Impacts of Bad Parenting
Hey, gimana kabarnya kalian yang sudah mulai memasuki fase New Normal ini? Hopefully everything will be fine.
Disini aku bakal cerita dikit tentang masalah “parenting”, yaa yang pasti kayaknya jauh banget dari isi artikel
aku sebelumnya yang dominan membahas tentang dunia per-beauty-an. Disclaimmer
dulu, aku disini membuat artikel tentang “parenting”
ini murni dari sisi aku sebagai anak. Jadi aku belum pernah merasakan menjadi
orang tua saat ini dan aku juga bukan orang yang ahli dalam bidang “parenting”.
SEARCHING-2008
Sebenernya ide dari artikel kali ini bisa dibilang gak sengaja terbesit di
pikiran aku karena baru aja nyelesaiin film “Searching” tahun 2018 yang
disaranin sama temen aku. Selesai dari nonton film itu, seakan membuka pikiran
aku kalo ternyata “parenting”, yaa
yang termasuk komunikasi orang tua dan anak, itu penting banget. Film ini
menceritakan efek dari misscommunication
antara anak dan orang tua, terlebih ketika ibu dari anak ini harus pergi
selama-lamanya dari kehidupan mereka. Which
is you know that sang anak pasti terpukul banget dengan kepergian ibunya. Terkadang,
emosi yang ada di dalam diri anak ini gabisa sepenuhnya dikeluarkan dengan
sembarang orang. Itulah pentingnya komunikasi yang baik antara orang
tua dan anak.
Di film ini, menurut pandangan aku, si anak ini jadi sosok yang tertutup tepat
setelah ibunya meninggal dunia. Dia mencari sesosok orang yang bisa menjadi
tempat dia untuk meluapkan emosinya, but
unfortunately, her father can’t do
that things. Ayahnya berasumsi bahwa sang anak baik-baik saja, never say “no”, yaa tipikal anak yang
nurut sama orangtuanya. Sampai akhirnya si anak ini mencari pelarian di hal-hal
lain yang ternyata diikuti dengan konflik-konflik berikutnya.

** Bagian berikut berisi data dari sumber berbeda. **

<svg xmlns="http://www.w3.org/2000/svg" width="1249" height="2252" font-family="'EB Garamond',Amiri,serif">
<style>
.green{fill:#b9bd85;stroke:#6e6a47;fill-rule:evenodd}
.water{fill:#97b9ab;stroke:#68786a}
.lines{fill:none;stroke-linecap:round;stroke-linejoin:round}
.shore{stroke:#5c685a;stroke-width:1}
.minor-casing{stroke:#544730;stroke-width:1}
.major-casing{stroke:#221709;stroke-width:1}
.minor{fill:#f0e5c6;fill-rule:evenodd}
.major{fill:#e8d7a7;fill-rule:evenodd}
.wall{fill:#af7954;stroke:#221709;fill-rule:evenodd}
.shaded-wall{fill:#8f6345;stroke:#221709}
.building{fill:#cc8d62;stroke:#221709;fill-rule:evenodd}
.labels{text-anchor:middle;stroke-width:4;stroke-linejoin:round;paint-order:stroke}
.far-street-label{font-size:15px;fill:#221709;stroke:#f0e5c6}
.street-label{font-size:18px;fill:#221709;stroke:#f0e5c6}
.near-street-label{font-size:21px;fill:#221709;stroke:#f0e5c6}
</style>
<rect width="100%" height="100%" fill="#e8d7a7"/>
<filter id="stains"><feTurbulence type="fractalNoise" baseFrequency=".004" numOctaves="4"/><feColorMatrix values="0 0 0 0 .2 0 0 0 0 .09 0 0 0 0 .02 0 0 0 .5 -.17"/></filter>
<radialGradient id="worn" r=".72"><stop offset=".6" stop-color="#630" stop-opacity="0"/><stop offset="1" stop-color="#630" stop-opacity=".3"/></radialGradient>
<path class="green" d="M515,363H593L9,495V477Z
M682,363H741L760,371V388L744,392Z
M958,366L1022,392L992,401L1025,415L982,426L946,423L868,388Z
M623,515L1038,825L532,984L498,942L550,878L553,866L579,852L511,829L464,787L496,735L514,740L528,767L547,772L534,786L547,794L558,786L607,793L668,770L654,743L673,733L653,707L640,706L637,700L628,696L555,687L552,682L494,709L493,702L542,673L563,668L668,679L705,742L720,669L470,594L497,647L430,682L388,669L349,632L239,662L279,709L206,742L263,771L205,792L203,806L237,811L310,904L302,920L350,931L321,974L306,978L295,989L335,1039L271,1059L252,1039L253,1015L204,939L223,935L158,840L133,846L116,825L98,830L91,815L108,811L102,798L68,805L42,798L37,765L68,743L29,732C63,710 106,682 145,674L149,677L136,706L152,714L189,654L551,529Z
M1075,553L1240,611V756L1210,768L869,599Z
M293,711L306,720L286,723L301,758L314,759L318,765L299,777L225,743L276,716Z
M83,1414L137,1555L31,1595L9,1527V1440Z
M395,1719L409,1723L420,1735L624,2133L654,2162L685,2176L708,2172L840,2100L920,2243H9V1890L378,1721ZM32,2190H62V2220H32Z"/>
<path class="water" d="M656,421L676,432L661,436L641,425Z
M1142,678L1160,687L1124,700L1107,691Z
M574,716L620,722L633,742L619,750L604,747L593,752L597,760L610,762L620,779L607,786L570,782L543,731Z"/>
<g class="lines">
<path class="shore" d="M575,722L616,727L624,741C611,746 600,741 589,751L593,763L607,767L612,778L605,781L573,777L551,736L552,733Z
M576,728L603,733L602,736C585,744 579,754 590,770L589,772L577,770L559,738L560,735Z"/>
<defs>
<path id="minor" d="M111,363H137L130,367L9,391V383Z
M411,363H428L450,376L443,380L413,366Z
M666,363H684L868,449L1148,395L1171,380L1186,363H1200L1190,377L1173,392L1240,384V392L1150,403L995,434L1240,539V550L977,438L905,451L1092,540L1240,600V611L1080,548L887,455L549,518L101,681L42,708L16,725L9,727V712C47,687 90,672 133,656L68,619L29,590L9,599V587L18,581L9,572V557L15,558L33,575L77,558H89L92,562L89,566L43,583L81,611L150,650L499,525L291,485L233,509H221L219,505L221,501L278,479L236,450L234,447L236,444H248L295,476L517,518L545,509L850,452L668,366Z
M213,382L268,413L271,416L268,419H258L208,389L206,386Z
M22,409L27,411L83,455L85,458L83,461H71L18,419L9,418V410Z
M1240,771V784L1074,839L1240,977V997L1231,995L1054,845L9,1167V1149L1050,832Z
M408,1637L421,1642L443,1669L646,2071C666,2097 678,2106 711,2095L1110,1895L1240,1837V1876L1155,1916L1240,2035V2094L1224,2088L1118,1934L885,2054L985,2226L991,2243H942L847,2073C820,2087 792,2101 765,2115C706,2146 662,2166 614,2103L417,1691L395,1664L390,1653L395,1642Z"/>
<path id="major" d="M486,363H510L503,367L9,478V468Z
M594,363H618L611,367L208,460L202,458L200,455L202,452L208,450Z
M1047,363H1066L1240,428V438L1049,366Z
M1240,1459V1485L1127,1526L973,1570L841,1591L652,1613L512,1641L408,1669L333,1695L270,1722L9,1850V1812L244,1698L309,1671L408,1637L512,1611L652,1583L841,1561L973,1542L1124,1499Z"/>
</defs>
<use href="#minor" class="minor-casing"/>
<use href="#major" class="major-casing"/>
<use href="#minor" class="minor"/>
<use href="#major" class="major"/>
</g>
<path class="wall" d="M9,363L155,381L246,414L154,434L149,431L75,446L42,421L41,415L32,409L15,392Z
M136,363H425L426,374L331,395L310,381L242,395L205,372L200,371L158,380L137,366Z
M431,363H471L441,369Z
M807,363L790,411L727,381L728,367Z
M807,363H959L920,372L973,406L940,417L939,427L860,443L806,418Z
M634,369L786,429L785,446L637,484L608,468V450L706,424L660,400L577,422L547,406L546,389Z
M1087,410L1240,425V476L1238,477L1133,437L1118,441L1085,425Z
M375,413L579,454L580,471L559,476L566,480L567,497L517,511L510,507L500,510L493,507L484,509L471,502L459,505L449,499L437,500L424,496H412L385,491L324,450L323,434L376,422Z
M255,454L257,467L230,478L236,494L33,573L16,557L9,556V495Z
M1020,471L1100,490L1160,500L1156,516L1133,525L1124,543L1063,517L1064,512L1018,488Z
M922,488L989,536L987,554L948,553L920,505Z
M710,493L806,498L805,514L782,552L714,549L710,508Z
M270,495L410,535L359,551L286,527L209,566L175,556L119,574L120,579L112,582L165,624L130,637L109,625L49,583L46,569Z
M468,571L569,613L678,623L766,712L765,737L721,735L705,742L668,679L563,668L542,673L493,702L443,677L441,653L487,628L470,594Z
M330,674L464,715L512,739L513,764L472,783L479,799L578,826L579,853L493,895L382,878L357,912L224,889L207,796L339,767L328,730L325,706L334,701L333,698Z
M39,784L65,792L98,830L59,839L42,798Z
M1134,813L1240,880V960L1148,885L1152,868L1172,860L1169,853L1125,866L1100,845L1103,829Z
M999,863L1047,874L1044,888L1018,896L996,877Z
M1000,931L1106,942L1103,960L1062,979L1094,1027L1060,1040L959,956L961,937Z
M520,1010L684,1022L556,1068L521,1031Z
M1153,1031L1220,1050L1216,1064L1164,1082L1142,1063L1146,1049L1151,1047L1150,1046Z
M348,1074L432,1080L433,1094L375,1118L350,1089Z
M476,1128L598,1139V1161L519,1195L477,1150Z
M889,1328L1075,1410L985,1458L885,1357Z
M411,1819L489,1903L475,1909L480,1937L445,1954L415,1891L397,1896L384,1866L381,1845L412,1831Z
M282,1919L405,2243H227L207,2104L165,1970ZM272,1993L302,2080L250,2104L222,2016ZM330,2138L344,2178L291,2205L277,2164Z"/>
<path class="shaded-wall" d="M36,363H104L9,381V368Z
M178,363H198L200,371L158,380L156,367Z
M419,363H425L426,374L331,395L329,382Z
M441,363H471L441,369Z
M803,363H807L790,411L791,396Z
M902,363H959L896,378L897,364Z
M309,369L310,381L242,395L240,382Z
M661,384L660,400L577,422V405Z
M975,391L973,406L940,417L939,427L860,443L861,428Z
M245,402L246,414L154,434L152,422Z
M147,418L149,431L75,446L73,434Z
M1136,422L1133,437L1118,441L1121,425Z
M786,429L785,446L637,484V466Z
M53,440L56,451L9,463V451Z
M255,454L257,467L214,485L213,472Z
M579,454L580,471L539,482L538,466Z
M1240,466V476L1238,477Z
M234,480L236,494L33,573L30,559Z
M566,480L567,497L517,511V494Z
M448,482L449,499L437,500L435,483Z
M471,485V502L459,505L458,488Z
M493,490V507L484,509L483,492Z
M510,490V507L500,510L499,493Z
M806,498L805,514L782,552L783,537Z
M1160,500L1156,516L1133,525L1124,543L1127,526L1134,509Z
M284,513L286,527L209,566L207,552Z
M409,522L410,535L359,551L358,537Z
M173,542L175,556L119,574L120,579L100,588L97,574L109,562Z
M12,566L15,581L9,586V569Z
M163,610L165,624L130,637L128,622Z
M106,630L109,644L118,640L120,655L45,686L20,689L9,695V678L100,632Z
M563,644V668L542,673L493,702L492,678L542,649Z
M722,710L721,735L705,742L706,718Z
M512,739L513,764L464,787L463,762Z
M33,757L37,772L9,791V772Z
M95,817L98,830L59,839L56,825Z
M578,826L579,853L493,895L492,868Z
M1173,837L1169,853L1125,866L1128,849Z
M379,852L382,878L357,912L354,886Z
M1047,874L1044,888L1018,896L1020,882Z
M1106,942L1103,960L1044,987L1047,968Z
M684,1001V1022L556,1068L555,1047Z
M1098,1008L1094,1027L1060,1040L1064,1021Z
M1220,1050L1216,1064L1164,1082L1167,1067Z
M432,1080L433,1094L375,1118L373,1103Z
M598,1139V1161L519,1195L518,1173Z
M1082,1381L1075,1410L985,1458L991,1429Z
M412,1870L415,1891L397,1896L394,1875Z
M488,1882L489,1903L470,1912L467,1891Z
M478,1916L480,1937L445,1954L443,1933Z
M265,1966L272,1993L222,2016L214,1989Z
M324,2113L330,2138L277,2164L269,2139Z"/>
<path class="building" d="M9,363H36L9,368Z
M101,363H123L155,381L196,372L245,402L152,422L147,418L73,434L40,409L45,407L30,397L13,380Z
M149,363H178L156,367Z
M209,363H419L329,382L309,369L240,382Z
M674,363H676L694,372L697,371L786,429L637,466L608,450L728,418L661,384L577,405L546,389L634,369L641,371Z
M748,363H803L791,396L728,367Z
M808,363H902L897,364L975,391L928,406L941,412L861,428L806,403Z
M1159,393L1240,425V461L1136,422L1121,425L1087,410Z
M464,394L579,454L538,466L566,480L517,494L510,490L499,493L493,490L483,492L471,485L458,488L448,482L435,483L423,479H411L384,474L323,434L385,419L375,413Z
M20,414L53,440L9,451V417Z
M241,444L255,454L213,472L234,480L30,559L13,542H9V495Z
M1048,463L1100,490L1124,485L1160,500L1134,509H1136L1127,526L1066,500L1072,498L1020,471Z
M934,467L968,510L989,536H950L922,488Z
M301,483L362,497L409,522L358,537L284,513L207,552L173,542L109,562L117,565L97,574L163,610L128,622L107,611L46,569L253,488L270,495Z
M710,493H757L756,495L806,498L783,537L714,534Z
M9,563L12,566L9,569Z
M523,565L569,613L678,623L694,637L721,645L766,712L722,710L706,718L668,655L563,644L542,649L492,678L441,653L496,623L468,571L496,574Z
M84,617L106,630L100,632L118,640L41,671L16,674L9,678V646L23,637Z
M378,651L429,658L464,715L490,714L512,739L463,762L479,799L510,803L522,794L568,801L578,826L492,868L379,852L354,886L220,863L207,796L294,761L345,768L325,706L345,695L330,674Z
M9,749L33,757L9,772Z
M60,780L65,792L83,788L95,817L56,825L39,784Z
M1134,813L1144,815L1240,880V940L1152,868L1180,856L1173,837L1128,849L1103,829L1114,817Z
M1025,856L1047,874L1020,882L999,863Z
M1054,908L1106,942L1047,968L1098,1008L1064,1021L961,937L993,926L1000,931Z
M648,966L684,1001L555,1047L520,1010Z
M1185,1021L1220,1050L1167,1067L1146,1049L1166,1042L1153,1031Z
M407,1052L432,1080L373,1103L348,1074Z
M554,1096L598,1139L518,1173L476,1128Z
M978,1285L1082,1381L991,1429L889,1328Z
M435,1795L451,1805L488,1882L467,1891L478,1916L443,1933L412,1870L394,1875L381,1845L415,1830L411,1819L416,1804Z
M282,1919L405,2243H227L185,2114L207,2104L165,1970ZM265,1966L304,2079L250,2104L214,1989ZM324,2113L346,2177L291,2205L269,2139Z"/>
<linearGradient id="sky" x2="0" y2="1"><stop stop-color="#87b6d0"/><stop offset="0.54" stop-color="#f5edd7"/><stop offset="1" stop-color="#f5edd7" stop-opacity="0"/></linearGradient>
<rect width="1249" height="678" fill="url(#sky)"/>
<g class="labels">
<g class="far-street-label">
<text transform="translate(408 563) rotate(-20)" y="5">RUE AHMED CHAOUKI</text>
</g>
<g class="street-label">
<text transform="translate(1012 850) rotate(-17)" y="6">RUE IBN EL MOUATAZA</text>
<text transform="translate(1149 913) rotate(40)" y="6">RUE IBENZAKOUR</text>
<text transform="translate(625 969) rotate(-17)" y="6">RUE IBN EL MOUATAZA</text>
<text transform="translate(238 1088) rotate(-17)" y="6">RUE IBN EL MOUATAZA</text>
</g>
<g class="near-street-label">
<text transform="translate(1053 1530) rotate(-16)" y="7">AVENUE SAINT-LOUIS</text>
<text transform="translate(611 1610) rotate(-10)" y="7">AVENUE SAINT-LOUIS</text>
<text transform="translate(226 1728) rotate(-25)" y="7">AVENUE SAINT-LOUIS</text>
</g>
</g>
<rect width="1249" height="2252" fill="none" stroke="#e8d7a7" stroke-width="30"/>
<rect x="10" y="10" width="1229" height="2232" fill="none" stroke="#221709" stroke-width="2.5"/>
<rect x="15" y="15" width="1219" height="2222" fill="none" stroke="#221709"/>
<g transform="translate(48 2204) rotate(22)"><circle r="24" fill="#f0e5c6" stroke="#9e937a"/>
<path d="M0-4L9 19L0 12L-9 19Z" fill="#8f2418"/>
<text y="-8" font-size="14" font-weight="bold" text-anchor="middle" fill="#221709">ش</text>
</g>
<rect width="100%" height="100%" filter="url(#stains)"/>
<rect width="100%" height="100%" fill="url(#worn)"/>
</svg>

Aku bisa bilang kalo secara keseluruhan, film ini plot-twist-nya dapet banget, sampai akhirnya aku bener-bener gak
nyangka kalo ternyata ending dari
film ini akan sangat diluar perkiraan aku pribadi. So yeah, kalo kalian
penasaran sama filmnya, bisa langsung ditonton aja yaa, bisa dicari di google
tuh, hihi.
Oke jadi mungkin bisa langsung ke teorinya ya.
PARENTING ITU APA SIH?
Menurut APA (American Psychological
Association), parenting adalah
suatu pola pengasuhan anak oleh orang dewasa (tidak terbatas dengan hubungan
biologis) yang memiliki tiga tujuan utama; yaitu memastikan anak-anak selalu
dalam keadaan sehat dan aman, mempersiapkan anak-anak agar tumbuh menjadi
produktif, dan menurunkan nilai-nilai budaya. Hmm oke, jadi kalo ada yang
bilang parenting itu adalah cara
mendidik anak, ya bener, tapi untuk lebih detail nya parenting ini lebih ke interaksi antara anak dan orang tua dengan
tujuan untuk mendukung perkembangan fisik, emosi, sosial, intelektual, dan
spiritual.
Nah, dari konsep parenting tadi,
bisa kita simpulkan bahwa parenting
itu ga sesimpel “ngurus anak sampe jadi gede doang” hehe, komplit loh, dari
segi emosi iya, dari segi spiritual iya, jadi ga serta-merta untuk secara fisik
doang.
Pernah denger orang cerita kalo dia merasakan orang tuanya ada secara fisik
tapi ga secara batin? Iya, bisa aku bilang kalo ini salah satu bentuk kesalahan
dari pola pengasuhan si anak tadi. Terkadang orang tua terlalu sibuk untuk mencintai anaknya
sampai akhirnya lupa untuk bertanya apakah si anak ini merasa dicintai oleh
kedua orang tua mereka atau tidak. Minimnya komunikasi antara anak
dan orang tua memungkinkan untuk si anak tadi berusaha mencari orang lain untuk
dijadikan tempat untuk meluapkan emosinya. Jangan salah loh, anak yang
keliatannya baik-baik aja belum tentu dia juga baik secara emosi.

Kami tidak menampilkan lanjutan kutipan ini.